This notebook is written to show the effect of **INB(Iterative Neighborhood Blending)** technique, which is part of the 1st place solution of *Shopee - Price Match Guarantee* competition.

We will use the validation set embedding from our model as the base embedding, and compare two visualizations.
1. TSNE visualization of the embedding **before** applying INB
2. TSNE visualization of the embedding **after** applying INB

Note that validation f1-score increased from 0.9060 to 0.9256 when we applied INB.

You can find explanation of the INB technique and overall solution [here](https://www.kaggle.com/c/shopee-product-matching/discussion/238136)

In [None]:
import joblib
import matplotlib.pyplot as plt
import seaborn as sns
import cuml
import pandas as pd
import numpy as np

In [None]:
def plot(emb, title, lg, ylim=None, xlim=None, target_lg=None):
    x, y = emb[:, 0], emb[:, 1]
    sns.scatterplot(x=x, y=y, hue=lg, legend=False)
    if xlim is not None: plt.xlim(xlim[0], xlim[1])
    if ylim is not None: plt.ylim(ylim[0], ylim[1])
    for i, txt in enumerate(lg):
        if target_lg is not None:
            if txt != target_lg:
                continue
        plt.annotate(txt, (x[i], y[i]))
    plt.title(title)
    
    
def plot_cropped(emb, cur_lg, lg, title, margin=5):
    cur = emb[np.where(lg==cur_lg)[0]]
    min_y, max_y = cur[:, 0].min(), cur[:, 0].max()
    min_x, max_x = cur[:, 1].min(), cur[:, 1].max()
    ylim = (min_y-margin, max_y+margin)
    xlim = (min_x-margin, max_x+margin)
    index = np.where((emb[:, 0]>ylim[0])&(emb[:, 0]<ylim[1])&(emb[:, 1]>xlim[0])&(emb[:, 1]<xlim[1]))[0]
    plot(emb[index], title, lg[index], ylim=xlim, xlim=ylim, target_lg=cur_lg)

In [None]:
orig_emb = joblib.load('../input/shopee-visualization/orig_emb.jl')
inb_emb = joblib.load('../input/shopee-visualization/inb_emb.jl')
lg = joblib.load('../input/shopee-visualization/label_group.jl')
lg = pd.factorize(lg)[0]
lg_diff = pd.read_pickle('../input/shopee-visualization/lg_diff.pkl')

`lg_diff` contains gap between these two
* mean f1 score per label group before applying INB
* mean f1 score per label group after applying INB

In [None]:
lg_diff

In [None]:
print('Improvement in validation set f1 score after applying INB')
print((lg_diff*lg_diff.index.map(pd.Series(lg).value_counts())).sum()/len(lg))

In [None]:
tsne = cuml.TSNE(random_state=0)
orig_emb_tsne = tsne.fit_transform(orig_emb)
inb_emb_tsne = tsne.fit_transform(inb_emb)
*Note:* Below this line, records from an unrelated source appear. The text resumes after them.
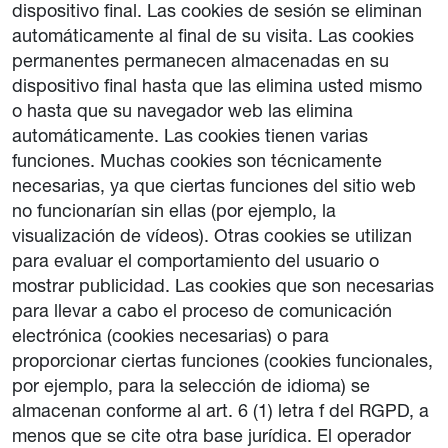
dispositivo final. Las cookies de sesión se eliminan
automáticamente al final de su visita. Las cookies
permanentes permanecen almacenadas en su
dispositivo final hasta que las elimina usted mismo
o hasta que su navegador web las elimina
automáticamente. Las cookies tienen varias
funciones. Muchas cookies son técnicamente
necesarias, ya que ciertas funciones del sitio web
no funcionarían sin ellas (por ejemplo, la
visualización de vídeos). Otras cookies se utilizan
para evaluar el comportamiento del usuario o
mostrar publicidad. Las cookies que son necesarias
para llevar a cabo el proceso de comunicación
electrónica (cookies necesarias) o para
proporcionar ciertas funciones (cookies funcionales,
por ejemplo, para la selección de idioma) se
almacenan conforme al art. 6 (1) letra f del RGPD, a
menos que se cite otra base jurídica. El operador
# TSNE Visualization of the Whole Validation Set Embeddings

You can open the output images in another tab or download it, and zoom it to see the label annotations.

### 1. Embeddings Before Applying INB

In [None]:
plt.figure(figsize=(100, 100))
plot(orig_emb_tsne, 'TSNE VISUALIZATION OF EMBEDDINGS BEFORE INB', lg)
plt.show()

### 2. Embeddings After Applying INB

In [None]:
plt.figure(figsize=(100, 100))
plot(inb_emb_tsne, 'TSNE VISUALIZATION OF EMBEDDINGS AFTER INB', lg)
plt.show()

We can see that the clusters became clearer after we applied INB.

# TSNE Visualizations of the Embeddings from Most Improved Label Groups

We'll pick label groups that improved the most, with group size > 3. Then we'll visualize how the positions of the items of that label group changed after applying INB. We will zoom into the relevant areas in the above visualizations to show you the effect better.

In [None]:
for cur_lg in lg_diff.index[:100]:    
    if (lg==cur_lg).sum() < 4:
        continue 
    plt.figure(figsize=(12, 6))
    plt.subplot(1, 2, 1)
    plot_cropped(orig_emb_tsne, cur_lg, lg, f'{cur_lg} (BEFORE INB)')
    plt.subplot(1, 2, 2)
    plot_cropped(inb_emb_tsne, cur_lg, lg, f'{cur_lg} (AFTER INB)')
    plt.show()

We can see that the items of the same label group tends to cluster better after we apply INB.